助成金受給で企業を後方支援 ウィズアス、中小と社労士のマッチングサイト開設

 
助成金受給によって中小企業経営を安定化させる意義を語るウィズアスの前田敏幸社長=東京都新宿区

 助成金コンサルティングを手掛けるウィズアス(埼玉県川越市)は、中小企業と社会保険労務士をマッチングする日本初のサイト「助成金ドットコム」を立ち上げた。すでに30の社労士事務所が登録し、企業からの問い合わせが1日平均6件寄せられている。国からの助成金を受給することによって中小企業経営の安定化を図るとともに、社労士事務所の新規顧客開拓に寄与する。3年後には社労士事務所700カ所の登録を目指す。

 「非正規を正規雇用する」「教育訓練のための休暇を付与する」「生産性が向上するような評価制度を導入する」「人材育成のために研修を受けさせる」など、従業員のスキルアップを図ることで、中小企業は国の助成金を受け取ることができる。しかし、助成制度自体を知らない経営者も多い。申請を代行する専門家は社労士だが、種類が多く手続きが複雑なため、同社によると全体の2割ほどしか取り扱っていないとされる。

 同社は国内トップクラスの助成金申請の実績があり、豊富なノウハウを蓄積している。今年度も1000件以上を取り扱う予定とし、申請手続きに不慣れな社労士向けの講座を開くなど、助成金業務に強い社労士の養成に努めている。

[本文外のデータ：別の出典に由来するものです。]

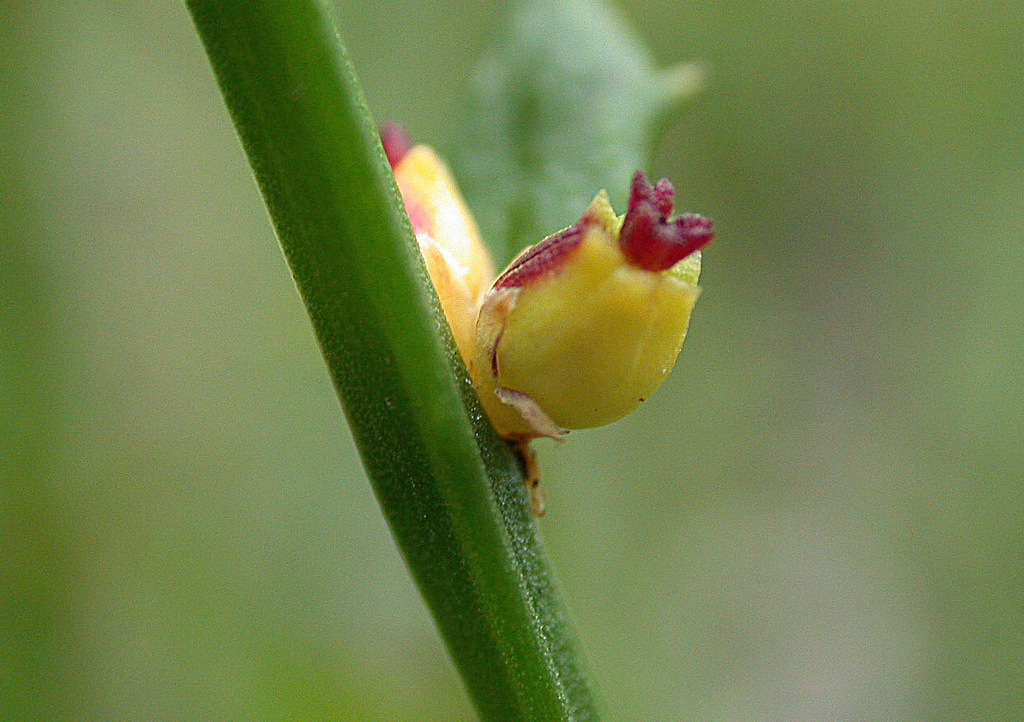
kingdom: Plantae
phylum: Tracheophyta
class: Magnoliopsida
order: Malpighiales
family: Euphorbiaceae
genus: Amperea
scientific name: Amperea xiphoclada
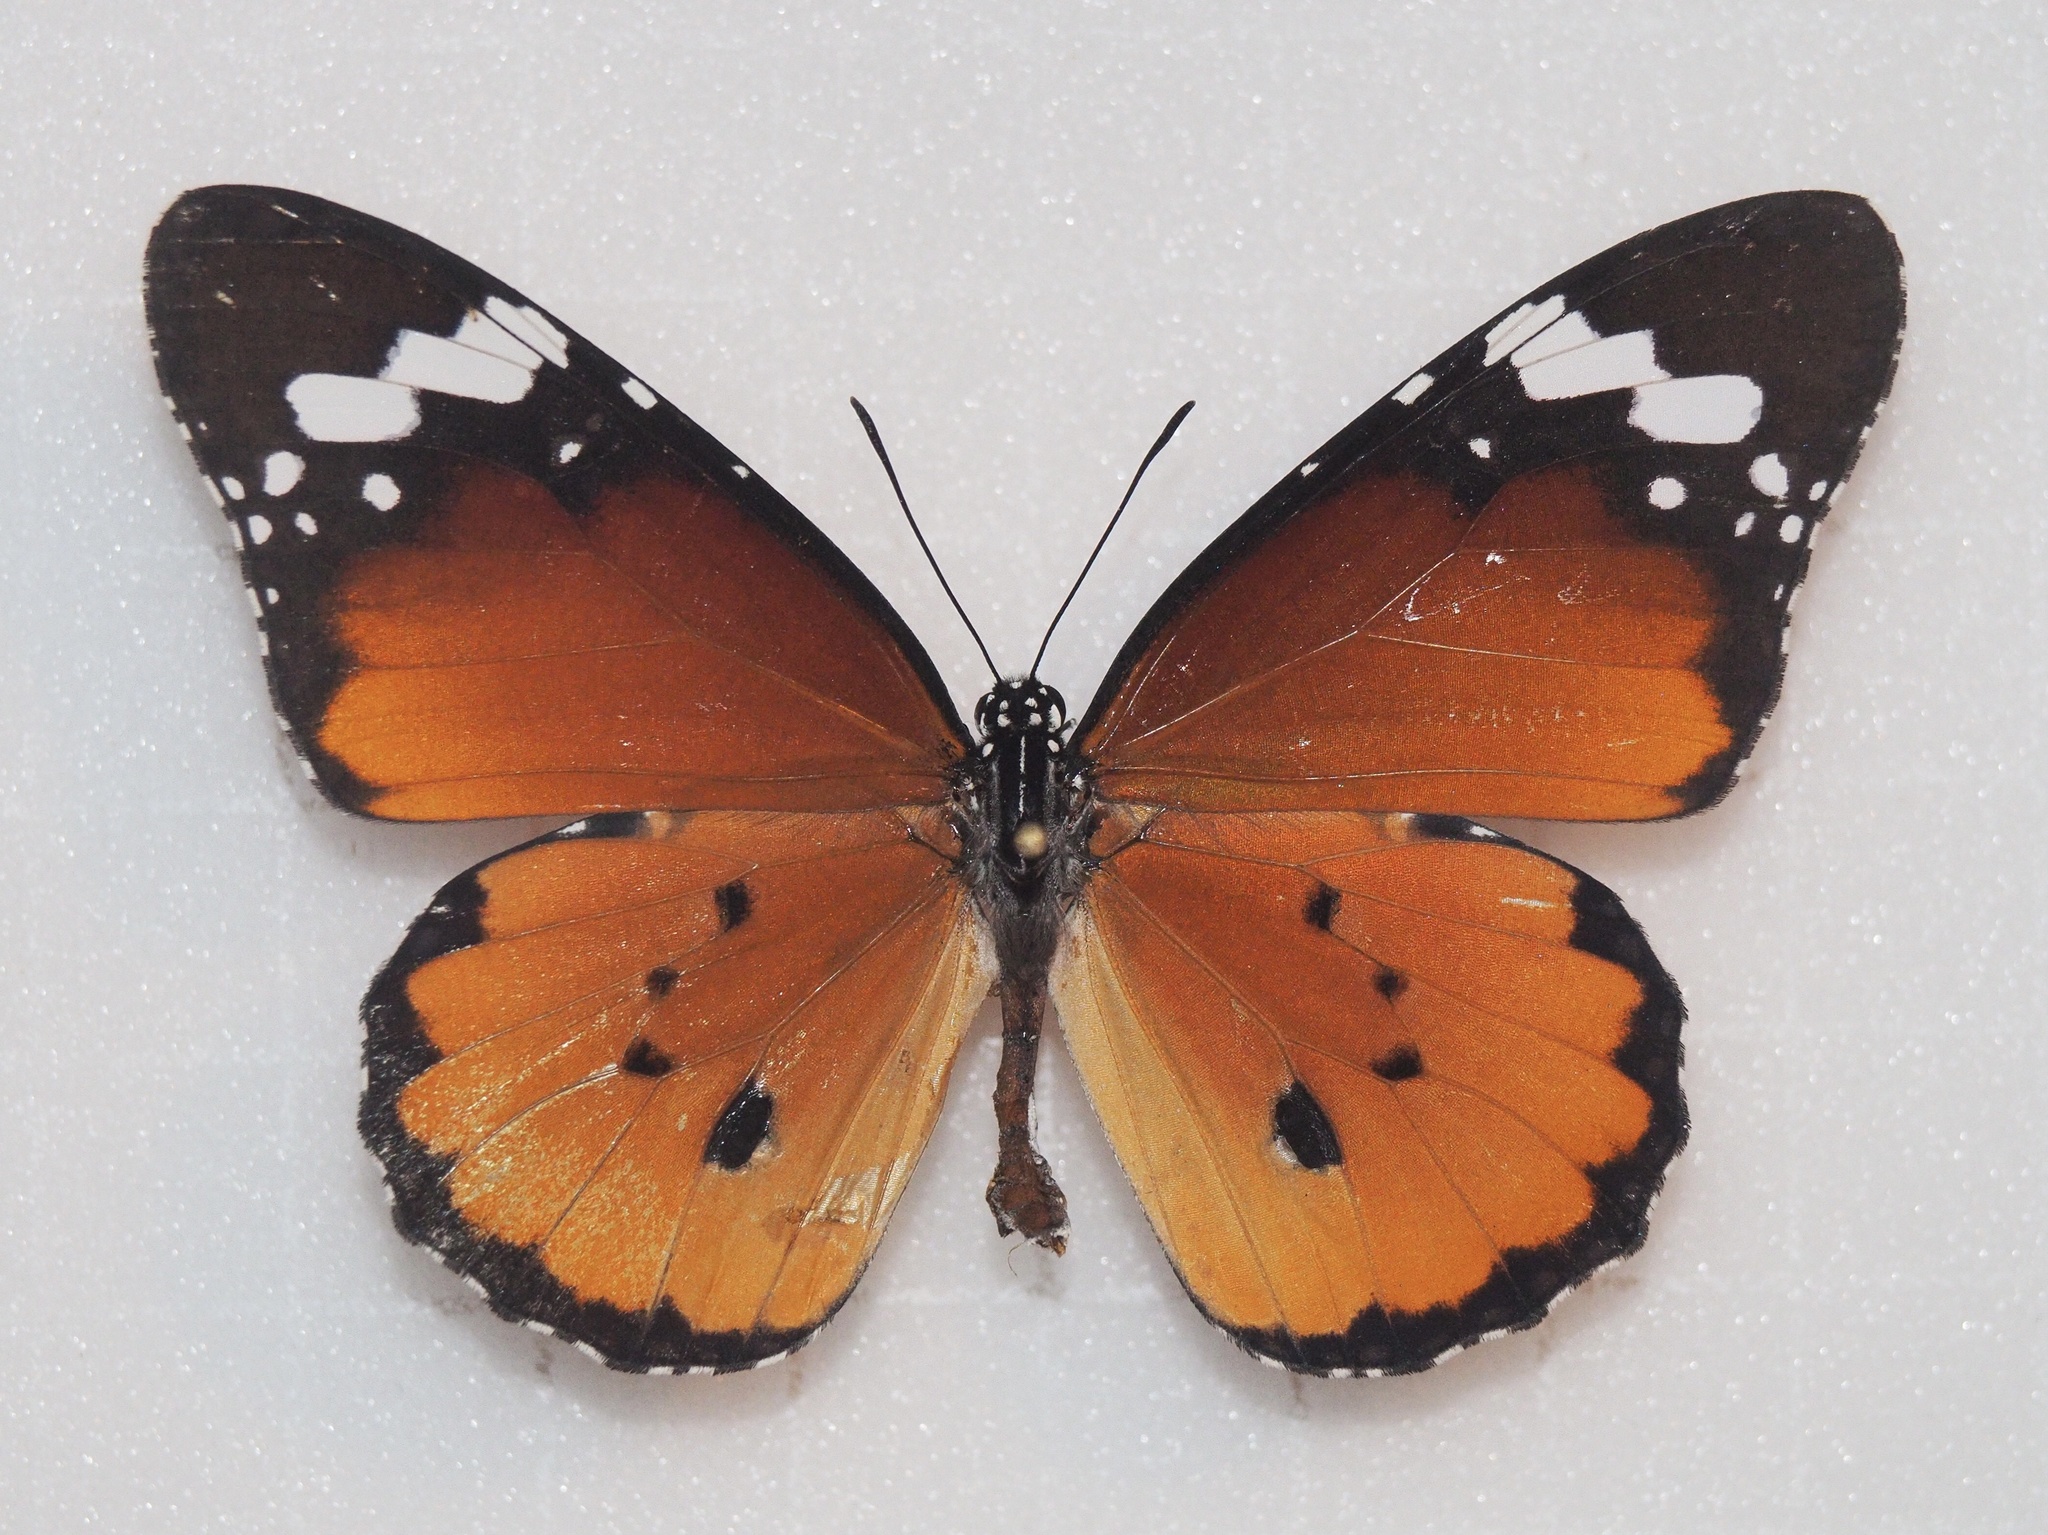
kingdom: Animalia
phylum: Arthropoda
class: Insecta
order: Lepidoptera
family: Nymphalidae
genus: Danaus
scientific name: Danaus chrysippus
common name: Plain tiger
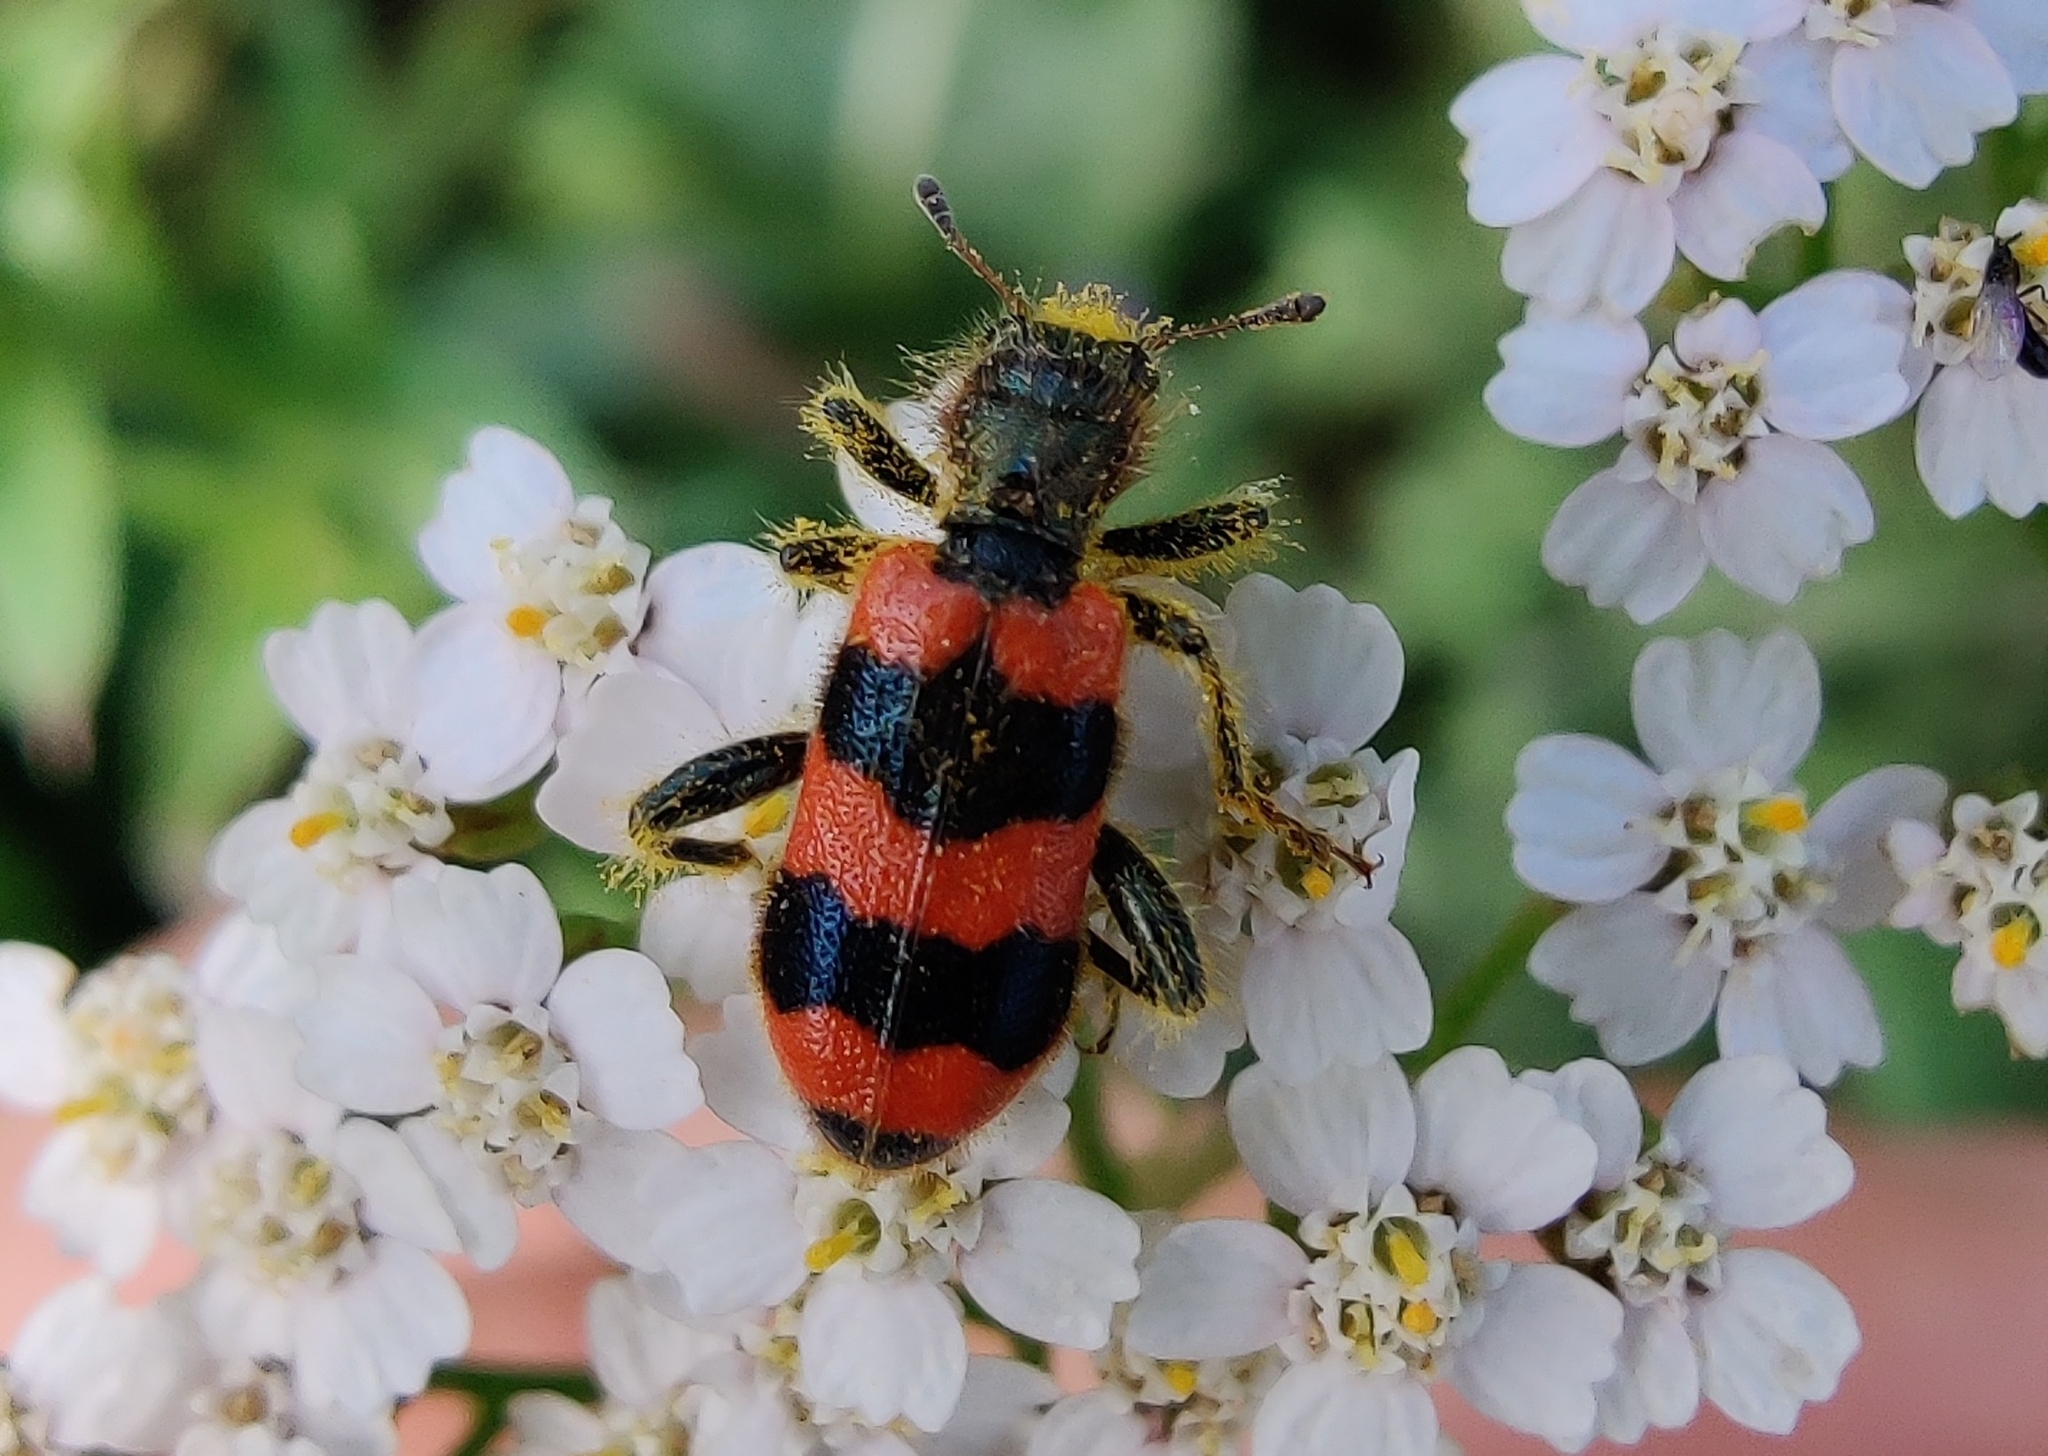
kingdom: Animalia
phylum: Arthropoda
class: Insecta
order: Coleoptera
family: Cleridae
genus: Trichodes
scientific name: Trichodes apiarius
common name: Bee-eating beetle
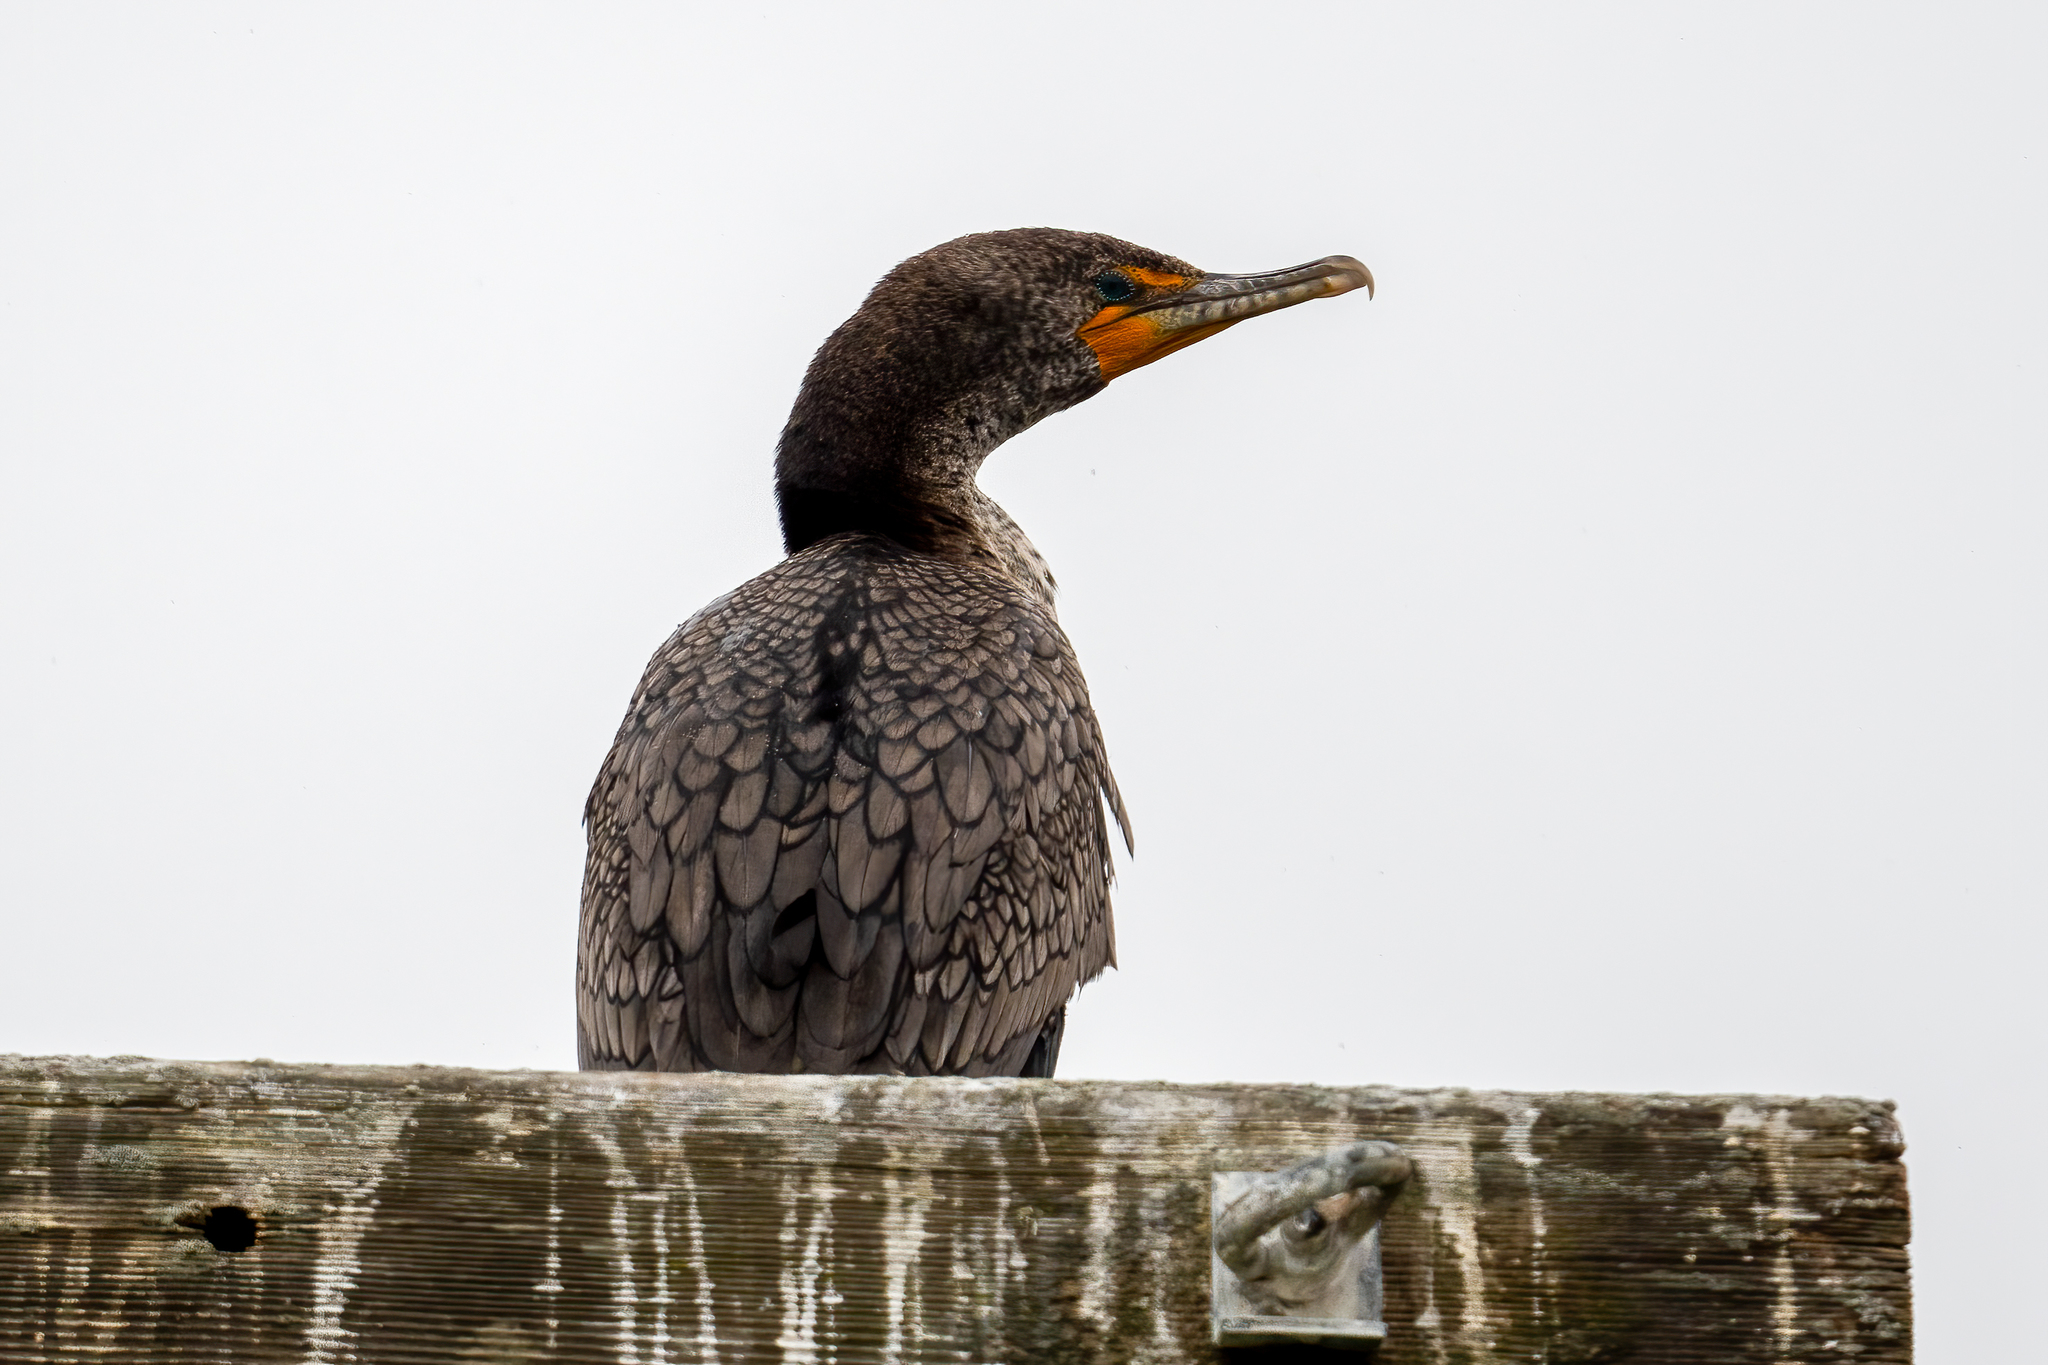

 社労士業界の経営実態について前田敏幸社長は「二極分化し、一部だけが景気がよく大半が厳しい」と語る。かつては人事、総務のアウトソーシングが主な業務だったがIT化が進んだことでニーズが減り、より付加価値の高いサービスが求められるようになった。助成金申請はその一つだが、手間がかかるため、多くの社労士事務所は積極的に取り組まなかった。しかし「生き残りを図るため、取り扱う社労士が徐々に増えている」(前田社長)。

 同社では、従業員10人以下の企業について平均350万円の助成金を受給した実績を上げている。過去に経営破綻寸前になった美容サロンが助成金を得たことで盛り返したこともあるという。国税庁によると創業から5年以内に廃業する企業は85%にのぼり、助成金を上手に使うことができれば、経営を強化する上で非常に有効な武器になる。

 前田社長は「助成金受給を普及させることで中小企業経営を後方支援し、社労士業界を活性化させたい」と話している。